How to perform nested lookup in mongo query?

This is my aggregation query
db.user.aggregate([
{ $addFields: { user_id: { $toString: "$_id" } } },
{
$lookup: {
from: "walletData",
let: { id: "$user_id" },
pipeline: [
{
$match: {
$expr: {
$and: [
{
$eq: ["$userId", "$$id"]
},
{
$gt: ["$lastBalance", 0]
}
]
}
}
}
],
as: "balance"
}
}
])
I get the desired output from this result but need to join one more collection in this query.
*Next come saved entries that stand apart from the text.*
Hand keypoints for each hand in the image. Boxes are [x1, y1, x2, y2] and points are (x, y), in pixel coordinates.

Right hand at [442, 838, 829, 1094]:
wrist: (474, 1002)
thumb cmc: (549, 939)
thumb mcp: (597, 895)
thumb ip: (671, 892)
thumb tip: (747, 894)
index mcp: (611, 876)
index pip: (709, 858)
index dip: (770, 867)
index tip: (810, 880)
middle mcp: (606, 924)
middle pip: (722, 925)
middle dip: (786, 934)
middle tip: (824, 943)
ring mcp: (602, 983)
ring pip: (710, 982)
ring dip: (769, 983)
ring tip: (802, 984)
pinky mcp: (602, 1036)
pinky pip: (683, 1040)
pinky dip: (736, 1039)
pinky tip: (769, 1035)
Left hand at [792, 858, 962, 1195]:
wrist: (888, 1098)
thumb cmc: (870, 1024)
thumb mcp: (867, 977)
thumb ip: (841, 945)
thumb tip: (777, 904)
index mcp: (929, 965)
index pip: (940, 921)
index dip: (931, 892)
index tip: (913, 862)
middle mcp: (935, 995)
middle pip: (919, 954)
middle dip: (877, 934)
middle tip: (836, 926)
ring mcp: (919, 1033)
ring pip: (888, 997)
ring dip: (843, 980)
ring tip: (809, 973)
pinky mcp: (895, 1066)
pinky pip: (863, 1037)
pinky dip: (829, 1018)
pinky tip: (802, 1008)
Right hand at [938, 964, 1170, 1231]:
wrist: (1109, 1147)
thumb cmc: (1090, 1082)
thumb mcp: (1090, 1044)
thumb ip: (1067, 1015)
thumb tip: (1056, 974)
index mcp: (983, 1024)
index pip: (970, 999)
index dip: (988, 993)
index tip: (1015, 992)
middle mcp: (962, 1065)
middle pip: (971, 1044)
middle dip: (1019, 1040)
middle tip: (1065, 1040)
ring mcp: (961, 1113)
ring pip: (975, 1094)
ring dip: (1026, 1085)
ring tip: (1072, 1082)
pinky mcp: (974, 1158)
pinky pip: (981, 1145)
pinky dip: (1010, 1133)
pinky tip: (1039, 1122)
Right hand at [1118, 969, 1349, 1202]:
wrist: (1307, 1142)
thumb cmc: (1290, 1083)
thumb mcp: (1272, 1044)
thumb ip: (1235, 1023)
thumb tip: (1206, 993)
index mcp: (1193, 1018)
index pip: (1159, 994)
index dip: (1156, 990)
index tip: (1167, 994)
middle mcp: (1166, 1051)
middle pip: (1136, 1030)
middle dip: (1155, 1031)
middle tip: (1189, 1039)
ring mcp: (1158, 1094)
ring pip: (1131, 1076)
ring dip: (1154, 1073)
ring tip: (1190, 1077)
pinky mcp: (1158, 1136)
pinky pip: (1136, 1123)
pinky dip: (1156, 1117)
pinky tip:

How can i achieve that?
For example consider these collections:
user : {
"_id": ObjectId("xyz")
}
walletData:{
"userId": "xyz",
"lastBalance": 5
}
AnotherWalletdata:{
"userId": "xyz",
"lastBalance": 6
}
I got the result after joining first two tables how do i join the third table only if the balance of the second table(walletData) is greater than zero?
Expected Output :
{"id":"xyz",
"walletdataBal":5,
"AnotherWalletDataBal":6
}
You can join any number of collections by using only $lookup and $unwind one after another followed by Conditional Projection for whatever that's required at last. Below is the well-tested and working solution for the same :
db.user.aggregate([
{$lookup: {from: "walletData", localField: "_id", foreignField: "userId", as: "walletDataBal"}},
{$unwind: "$walletDataBal"},
{$lookup: {from: "anotherwalletData", localField: "_id", foreignField: "userId", as: "anotherWalletDataBal"}},
{$unwind: "$anotherWalletDataBal"},
{$project: {"id": "$_id", "_id": 0, walletDataBal: "$walletDataBal.lastBalance",
anotherWalletDataBal: {$cond:
{if: { $gt: [ "$walletDataBal.lastBalance", 0 ] },
then: "$anotherWalletDataBal.lastBalance",
else: "$$REMOVE" }}}
]).pretty();
You can add another $lookup stage to achieve the output
db.user.aggregate([
{ "$addFields": { "user_id": { "$toString": "$_id" } } },
{ "$lookup": {
"from": "walletData",
"let": { "id": "$user_id" },
"pipeline": [
{ "$match": {
"$expr": {
"$and": [
{ "$eq": ["$userId", "$$id"] },
{ "$gt": ["$lastBalance", 0] }
]
}
}}
],
"as": "balance"
}},
{ "$lookup": {
"from": "anotherWalletData",
"let": { "id": "$user_id" },
"pipeline": [
{ "$match": {
"$expr": {
"$and": [
{ "$eq": ["$userId", "$$id"] },
{ "$gt": ["$lastBalance", 0] }
]
}
}}
],
"as": "anotherWalletData"
}},
{ "$project": {
"walletdataBal": { "$arrayElemAt": ["$balance.lastBalance", 0] },
"anotherwalletdataBal": {
"$arrayElemAt": ["$anotherWalletData.lastBalance", 0]
}
}}
])
{ $unwind: "$balance" },
{ $lookup: {
from: "walletData",
localField: "balance.userId",
foreignField: "userId",
as:"anotherwalletData"
}}
])
I solved my query, I had to apply unwind after the above lookup.